Location: Vegetable Crops Research Unit
Title: Ethylene Gas in Storage Author
Submitted to: Proceedings Wisconsin Annual Potato Meetings
Publication Type: Abstract Only
Publication Acceptance Date: January 25, 2010
Publication Date: February 2, 2010
Citation: Bethke, P.C. 2010. Ethylene Gas in Storage [abstract]. Proceedings Wisconsin Annual Potato Meetings. 23:43-45. Technical Abstract: Ethylene is a small volatile organic molecule that is produced by plants and many microbes. Potato tubers sense ethylene at concentrations of less than 1 ppm and respond to ethylene in ways that may be beneficial or detrimental for potato tuber storage. High concentrations of ethylene suppress sprout growth and ethylene at ~10 ppm can be used for residue-free sprout control.

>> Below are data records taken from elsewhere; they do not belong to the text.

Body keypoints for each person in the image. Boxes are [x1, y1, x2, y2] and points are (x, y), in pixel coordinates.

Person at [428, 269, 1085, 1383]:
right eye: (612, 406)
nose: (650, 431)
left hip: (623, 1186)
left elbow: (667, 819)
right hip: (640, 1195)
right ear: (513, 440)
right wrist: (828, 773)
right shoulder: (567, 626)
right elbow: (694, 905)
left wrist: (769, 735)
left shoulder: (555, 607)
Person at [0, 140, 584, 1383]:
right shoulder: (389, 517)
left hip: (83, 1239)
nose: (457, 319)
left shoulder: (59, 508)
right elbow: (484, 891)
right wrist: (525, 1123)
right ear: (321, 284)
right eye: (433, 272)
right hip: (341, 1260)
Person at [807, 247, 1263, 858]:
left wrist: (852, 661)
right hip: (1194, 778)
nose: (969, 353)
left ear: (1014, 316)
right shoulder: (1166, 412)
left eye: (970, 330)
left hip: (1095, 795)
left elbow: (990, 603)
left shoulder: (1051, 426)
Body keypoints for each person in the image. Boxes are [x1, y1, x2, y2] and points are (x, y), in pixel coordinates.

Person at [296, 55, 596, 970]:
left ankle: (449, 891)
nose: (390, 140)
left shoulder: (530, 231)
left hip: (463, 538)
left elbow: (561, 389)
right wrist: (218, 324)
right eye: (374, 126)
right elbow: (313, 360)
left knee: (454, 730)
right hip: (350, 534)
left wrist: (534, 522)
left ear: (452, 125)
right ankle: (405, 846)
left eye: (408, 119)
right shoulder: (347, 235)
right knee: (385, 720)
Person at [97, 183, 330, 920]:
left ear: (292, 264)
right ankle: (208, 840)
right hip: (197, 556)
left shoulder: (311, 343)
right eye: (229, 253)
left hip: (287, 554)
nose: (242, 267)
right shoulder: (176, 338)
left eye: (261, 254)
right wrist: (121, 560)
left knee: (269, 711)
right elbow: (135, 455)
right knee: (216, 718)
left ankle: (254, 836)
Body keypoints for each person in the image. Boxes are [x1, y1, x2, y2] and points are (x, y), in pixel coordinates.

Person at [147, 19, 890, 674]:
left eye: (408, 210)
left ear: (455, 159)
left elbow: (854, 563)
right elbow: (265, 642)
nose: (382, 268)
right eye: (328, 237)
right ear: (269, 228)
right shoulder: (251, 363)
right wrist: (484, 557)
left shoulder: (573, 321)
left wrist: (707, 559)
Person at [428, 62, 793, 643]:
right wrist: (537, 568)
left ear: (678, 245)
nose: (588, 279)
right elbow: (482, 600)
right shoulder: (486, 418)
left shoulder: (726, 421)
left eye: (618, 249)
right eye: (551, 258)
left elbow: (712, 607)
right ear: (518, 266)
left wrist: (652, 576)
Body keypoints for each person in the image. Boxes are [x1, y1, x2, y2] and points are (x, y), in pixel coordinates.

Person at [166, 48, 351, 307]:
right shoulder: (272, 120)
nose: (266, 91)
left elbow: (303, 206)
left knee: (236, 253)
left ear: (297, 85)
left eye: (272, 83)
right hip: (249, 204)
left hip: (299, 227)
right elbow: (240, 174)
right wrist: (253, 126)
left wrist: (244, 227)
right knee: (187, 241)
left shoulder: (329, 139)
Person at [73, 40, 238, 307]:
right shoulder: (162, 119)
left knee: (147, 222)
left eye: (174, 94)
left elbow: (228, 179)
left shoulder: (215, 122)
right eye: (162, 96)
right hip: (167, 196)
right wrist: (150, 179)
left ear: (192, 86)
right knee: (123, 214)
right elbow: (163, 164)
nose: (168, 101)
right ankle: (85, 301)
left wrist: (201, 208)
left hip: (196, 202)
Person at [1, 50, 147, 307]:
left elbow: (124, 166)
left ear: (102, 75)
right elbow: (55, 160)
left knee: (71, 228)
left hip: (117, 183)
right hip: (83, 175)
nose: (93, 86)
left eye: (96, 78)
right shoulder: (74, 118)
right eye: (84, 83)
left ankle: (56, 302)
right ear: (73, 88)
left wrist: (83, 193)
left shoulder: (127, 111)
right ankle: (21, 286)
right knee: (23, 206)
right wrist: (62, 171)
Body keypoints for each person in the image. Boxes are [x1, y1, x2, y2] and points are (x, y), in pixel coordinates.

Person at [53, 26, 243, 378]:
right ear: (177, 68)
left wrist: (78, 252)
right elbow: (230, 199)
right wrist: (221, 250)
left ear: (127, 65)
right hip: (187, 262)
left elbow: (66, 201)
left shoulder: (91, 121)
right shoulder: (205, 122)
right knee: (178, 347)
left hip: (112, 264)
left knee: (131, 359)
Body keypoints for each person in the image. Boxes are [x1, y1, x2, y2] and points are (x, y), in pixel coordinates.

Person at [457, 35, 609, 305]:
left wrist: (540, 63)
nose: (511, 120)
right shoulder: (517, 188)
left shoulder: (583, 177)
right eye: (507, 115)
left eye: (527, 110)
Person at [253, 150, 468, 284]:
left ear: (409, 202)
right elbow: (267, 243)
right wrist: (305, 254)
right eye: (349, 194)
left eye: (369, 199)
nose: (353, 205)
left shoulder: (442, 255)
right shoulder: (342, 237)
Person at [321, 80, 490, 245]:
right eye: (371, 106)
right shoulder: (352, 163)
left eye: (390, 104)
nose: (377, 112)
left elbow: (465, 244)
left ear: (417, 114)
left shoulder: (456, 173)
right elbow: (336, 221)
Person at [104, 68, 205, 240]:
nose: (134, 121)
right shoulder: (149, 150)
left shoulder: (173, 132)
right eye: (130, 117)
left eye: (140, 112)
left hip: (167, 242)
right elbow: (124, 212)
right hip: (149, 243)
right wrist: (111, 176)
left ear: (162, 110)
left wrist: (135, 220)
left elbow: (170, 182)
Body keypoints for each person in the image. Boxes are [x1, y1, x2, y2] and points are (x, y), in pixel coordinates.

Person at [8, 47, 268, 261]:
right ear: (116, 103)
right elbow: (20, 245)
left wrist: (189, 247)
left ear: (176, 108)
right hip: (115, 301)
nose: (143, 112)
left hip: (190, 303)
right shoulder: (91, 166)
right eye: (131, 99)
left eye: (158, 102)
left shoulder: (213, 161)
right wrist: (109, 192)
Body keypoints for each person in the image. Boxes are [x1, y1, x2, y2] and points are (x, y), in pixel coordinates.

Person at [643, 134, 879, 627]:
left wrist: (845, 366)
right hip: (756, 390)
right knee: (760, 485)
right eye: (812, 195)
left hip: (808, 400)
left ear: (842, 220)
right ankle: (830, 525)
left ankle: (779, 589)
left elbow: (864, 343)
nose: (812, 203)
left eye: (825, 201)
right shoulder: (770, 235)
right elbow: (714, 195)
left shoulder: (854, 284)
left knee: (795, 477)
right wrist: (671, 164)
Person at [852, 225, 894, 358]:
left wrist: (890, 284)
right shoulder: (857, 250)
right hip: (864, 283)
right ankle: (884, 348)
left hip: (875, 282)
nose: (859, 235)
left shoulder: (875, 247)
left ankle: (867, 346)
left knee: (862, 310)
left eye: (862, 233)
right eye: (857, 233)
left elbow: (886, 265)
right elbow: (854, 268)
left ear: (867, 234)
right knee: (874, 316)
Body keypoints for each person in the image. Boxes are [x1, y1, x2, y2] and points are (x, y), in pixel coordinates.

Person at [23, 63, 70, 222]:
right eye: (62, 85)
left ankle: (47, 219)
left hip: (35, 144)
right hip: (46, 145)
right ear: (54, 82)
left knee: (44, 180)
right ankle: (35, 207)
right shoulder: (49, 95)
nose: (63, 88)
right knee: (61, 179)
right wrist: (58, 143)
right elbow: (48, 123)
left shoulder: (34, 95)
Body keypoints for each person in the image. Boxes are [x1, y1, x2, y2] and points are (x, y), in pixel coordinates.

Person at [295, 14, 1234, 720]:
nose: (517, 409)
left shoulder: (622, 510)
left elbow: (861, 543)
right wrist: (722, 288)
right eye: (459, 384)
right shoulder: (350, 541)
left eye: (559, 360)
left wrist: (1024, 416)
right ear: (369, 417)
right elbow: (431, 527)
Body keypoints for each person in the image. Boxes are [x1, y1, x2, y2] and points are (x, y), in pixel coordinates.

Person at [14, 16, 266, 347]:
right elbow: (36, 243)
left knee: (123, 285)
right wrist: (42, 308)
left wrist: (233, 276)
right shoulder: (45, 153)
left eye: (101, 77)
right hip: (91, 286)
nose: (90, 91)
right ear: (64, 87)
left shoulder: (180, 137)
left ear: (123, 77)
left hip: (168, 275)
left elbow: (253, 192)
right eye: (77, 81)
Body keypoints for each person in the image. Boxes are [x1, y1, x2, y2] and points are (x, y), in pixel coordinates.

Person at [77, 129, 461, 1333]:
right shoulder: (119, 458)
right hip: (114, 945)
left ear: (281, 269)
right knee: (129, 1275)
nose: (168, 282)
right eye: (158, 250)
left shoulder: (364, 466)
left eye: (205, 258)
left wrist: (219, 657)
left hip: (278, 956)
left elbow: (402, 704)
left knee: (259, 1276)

At lower concentrations, ethylene promotes sprouting, and there may be advantages to treating potato seed tubers with ethylene, although this technology has not been developed. Processing potatoes exposed to ethylene may respond with and increase in reducing sugar content that results in undesirable darkening of products such as French fries and potato chips that are produced by high temperature frying. Because of the potential for adverse effects of ethylene on processing potatoes, we initiated research to determine if ethylene accumulated in modern, ventilated potato storages. The approach used will be described as well as results showing that ethylene accumulation does occur. Ethylene in the storage atmosphere was found to be more prevalent in tuber samples infected with rot producing pathogens. Additional volatile organics associated with pathogenic rot have been detected, and these may have the potential to be biomarkers for pathogen activity.